MAY 1998 · VOLUME 19· NUMBER 3


THE LAWRENCE SUMMERS MEMORIAL AWARD

 
The Lawrence Summers Memorial Award
 


The May 1998 Lawrence Summers Memorial Award honors a quote from the Chamber of Commerce in the early '90s -- the 1990s, not the 1890s as might be thought:

Child labor law violations are "an emotional issue that politicians have used to score easy points.
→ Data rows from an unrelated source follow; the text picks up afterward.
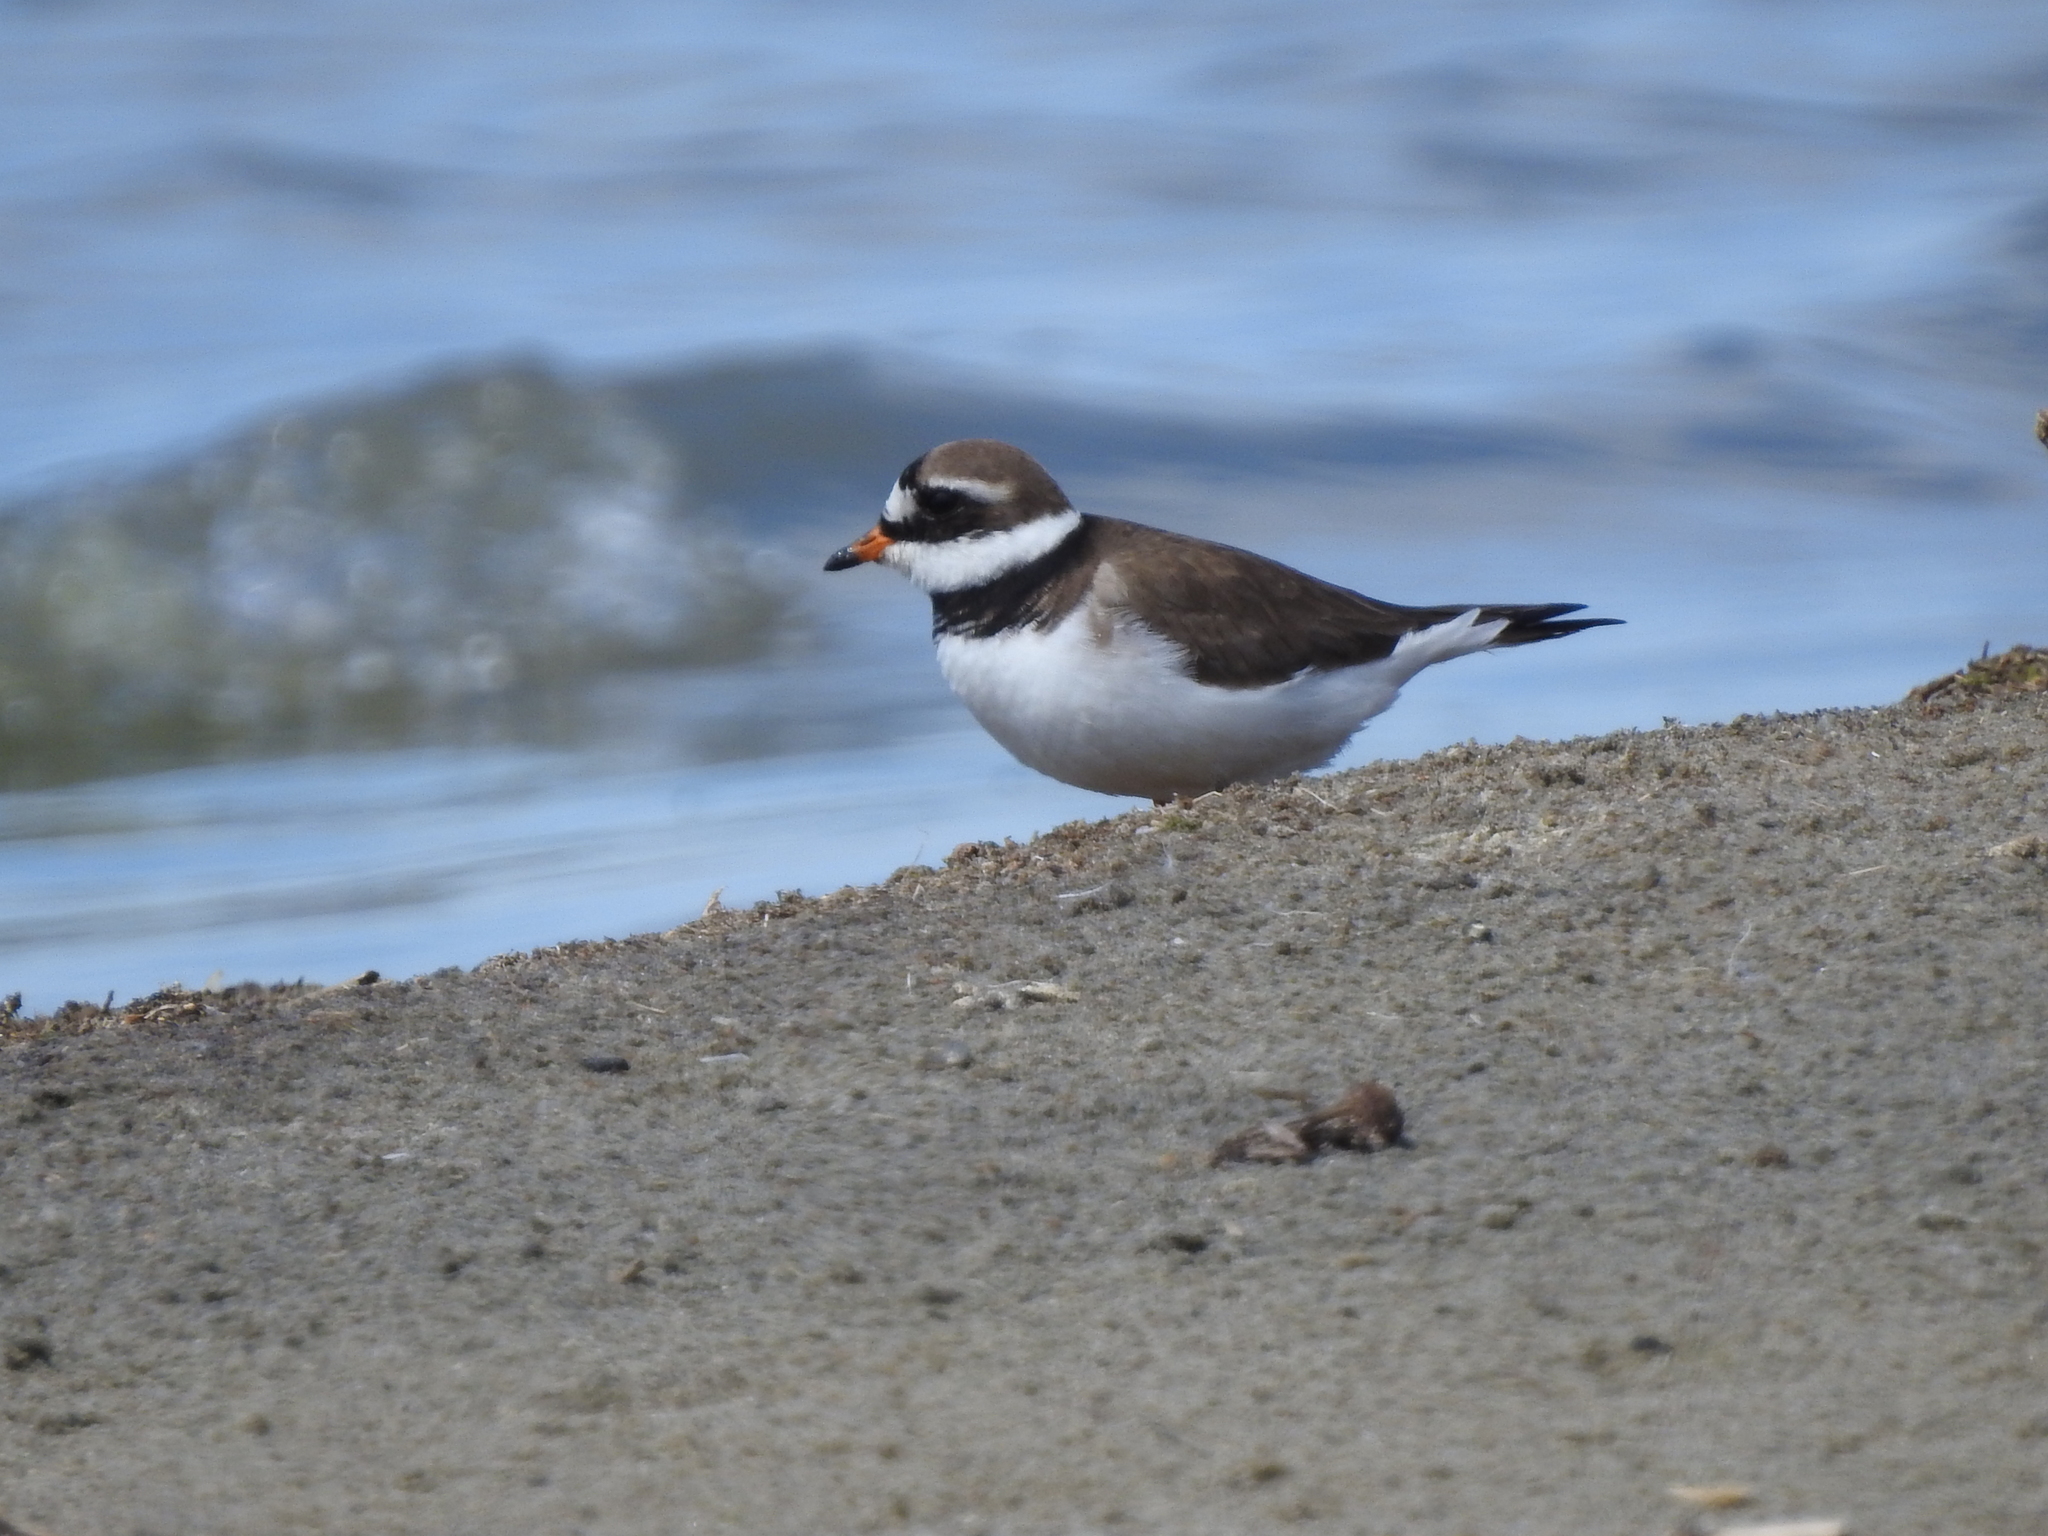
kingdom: Animalia
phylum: Chordata
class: Aves
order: Charadriiformes
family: Charadriidae
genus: Charadrius
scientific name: Charadrius hiaticula
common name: Common ringed plover
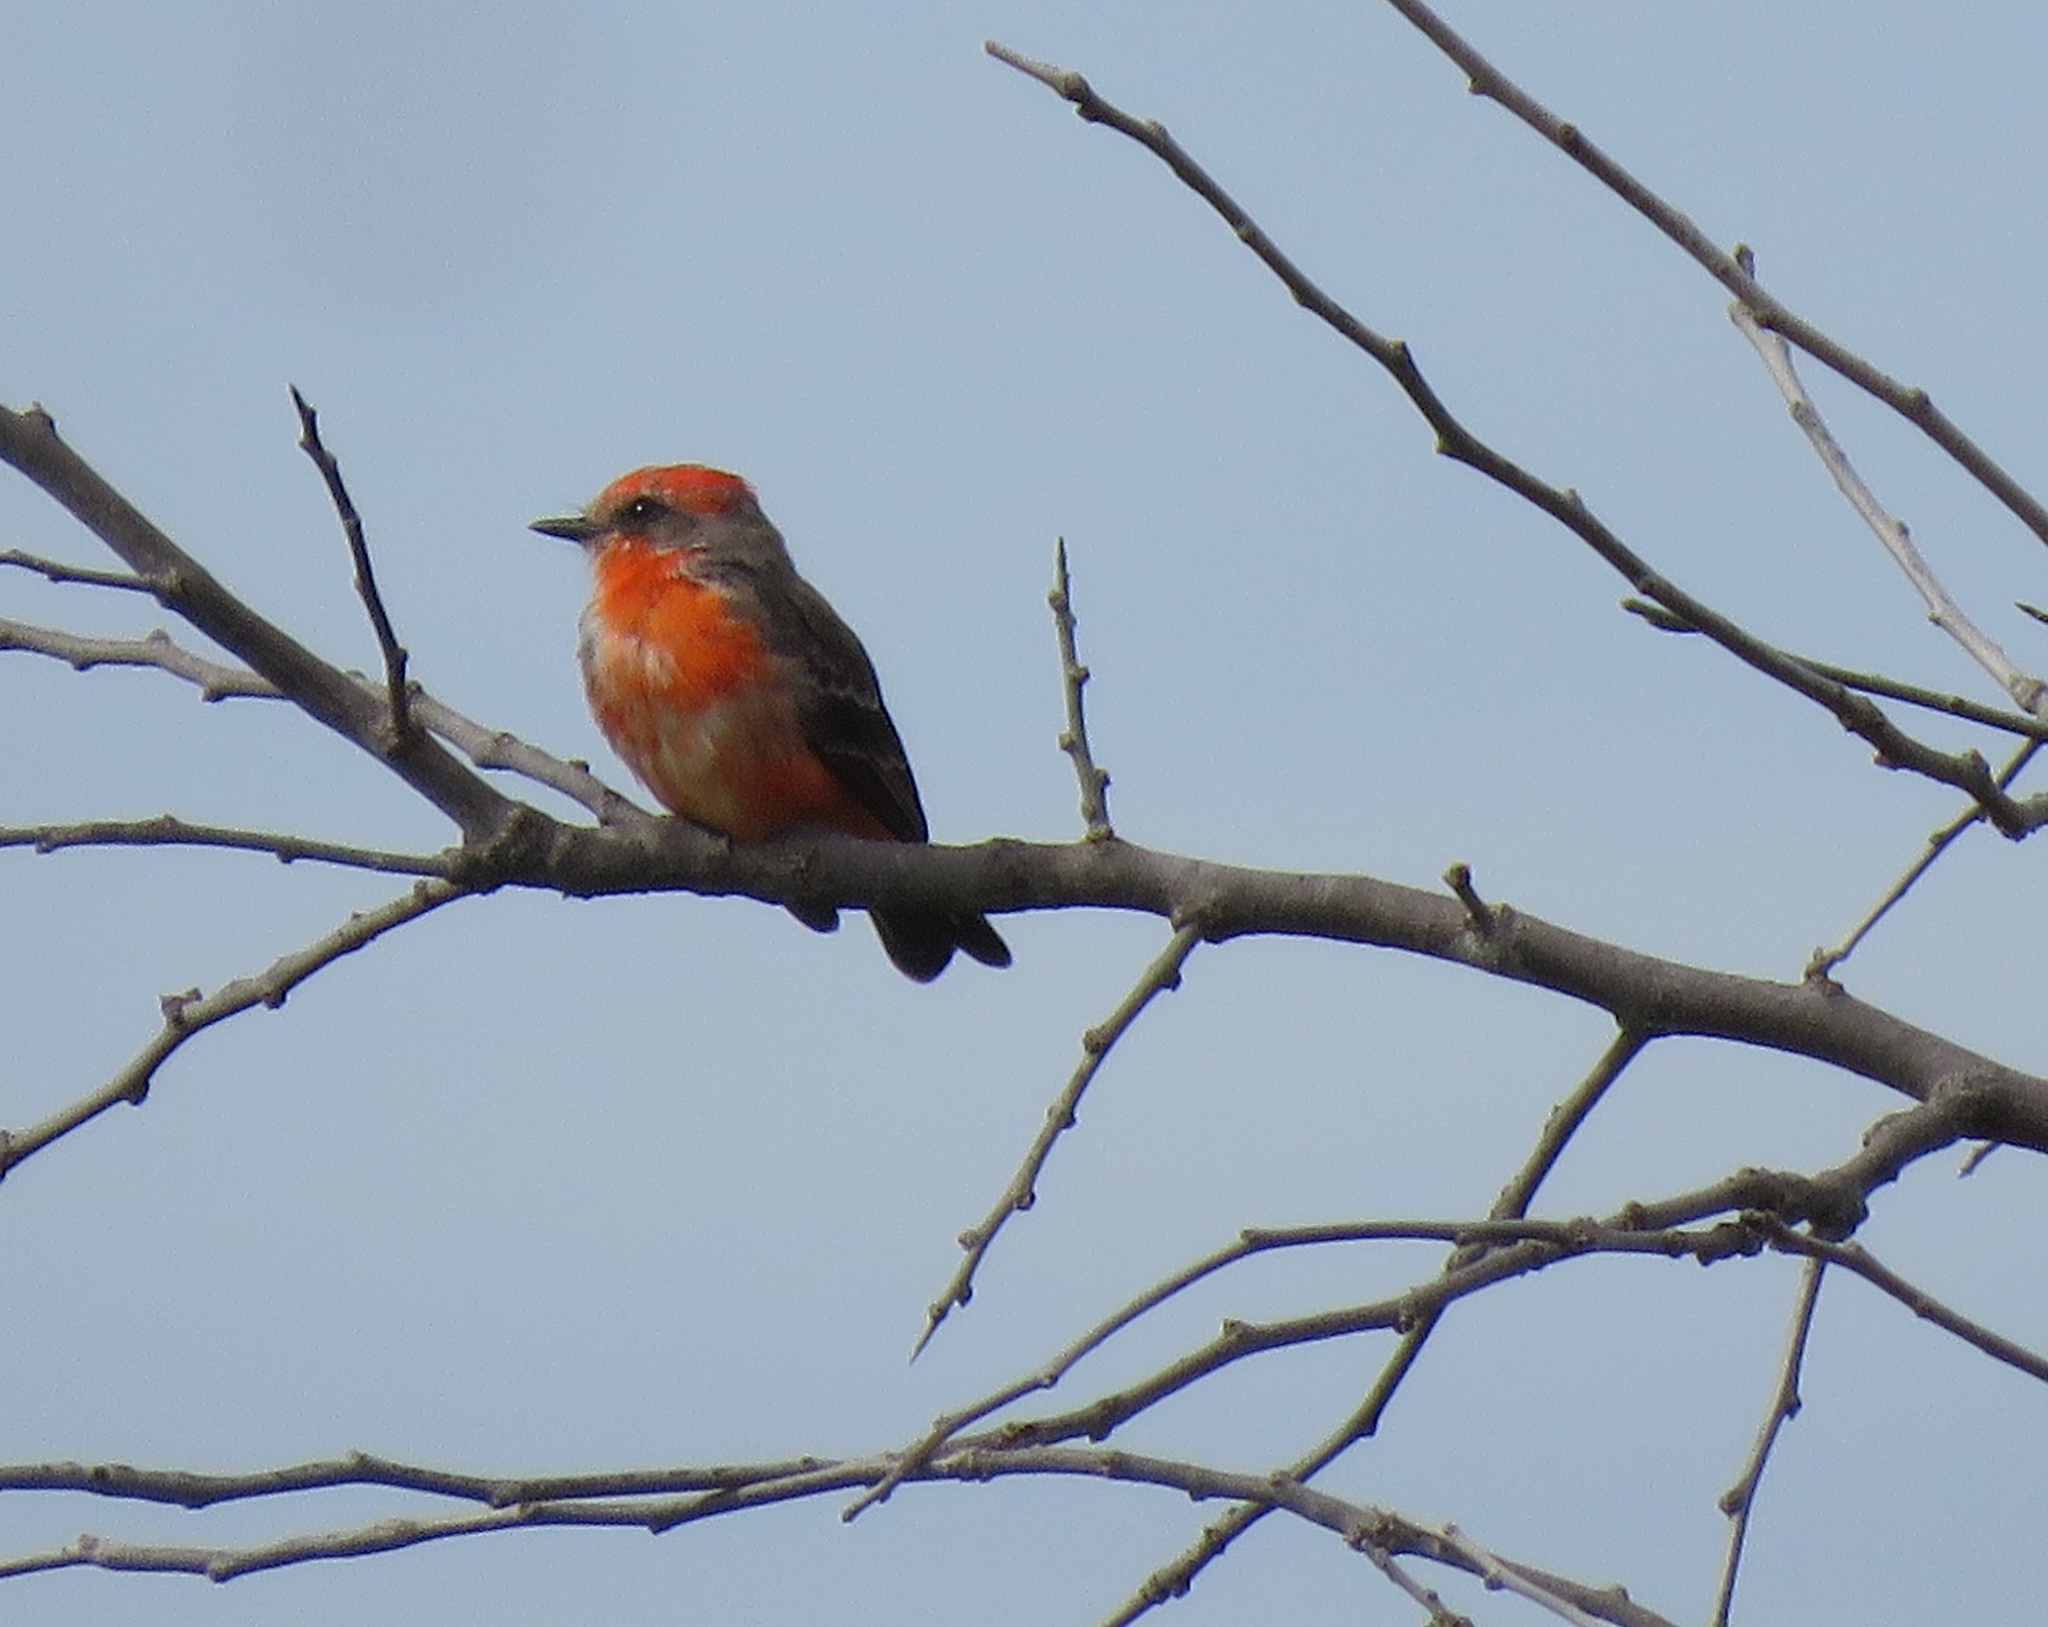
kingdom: Animalia
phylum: Chordata
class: Aves
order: Passeriformes
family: Tyrannidae
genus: Pyrocephalus
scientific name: Pyrocephalus rubinus
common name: Vermilion flycatcher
And I might just point out that children may be better off in the sweatshops than on the streets selling drugs."

-- Pete Eide, manager of labor law for the U.S. Chamber of Commerce, commenting on the 40,000 citations that were issued in the previous year against U.S. companies for violating child-labor laws (quoted in UAW Solidarity, January-February 1992).

*In a 1991 internal memorandum, then-World Bank economist and current Deputy Secretary of Treasury Lawrence Summers argued for the transfer of waste and dirty industries from industrialized to developing countries. "Just between you and me, shouldn't the World Bank be encouraging more migration of the dirty industries to the LDCs (lesser developed countries)?" Summers wrote. "I think the economic logic behind dumping a load of toxic waste in the lowest wage country is impeccable and we should face up to that. ... I've always thought that underpopulated countries in Africa are vastly under polluted; their air quality is vastly inefficiently low [sic] compared to Los Angeles or Mexico City." Summers later said the memo was meant to be ironic.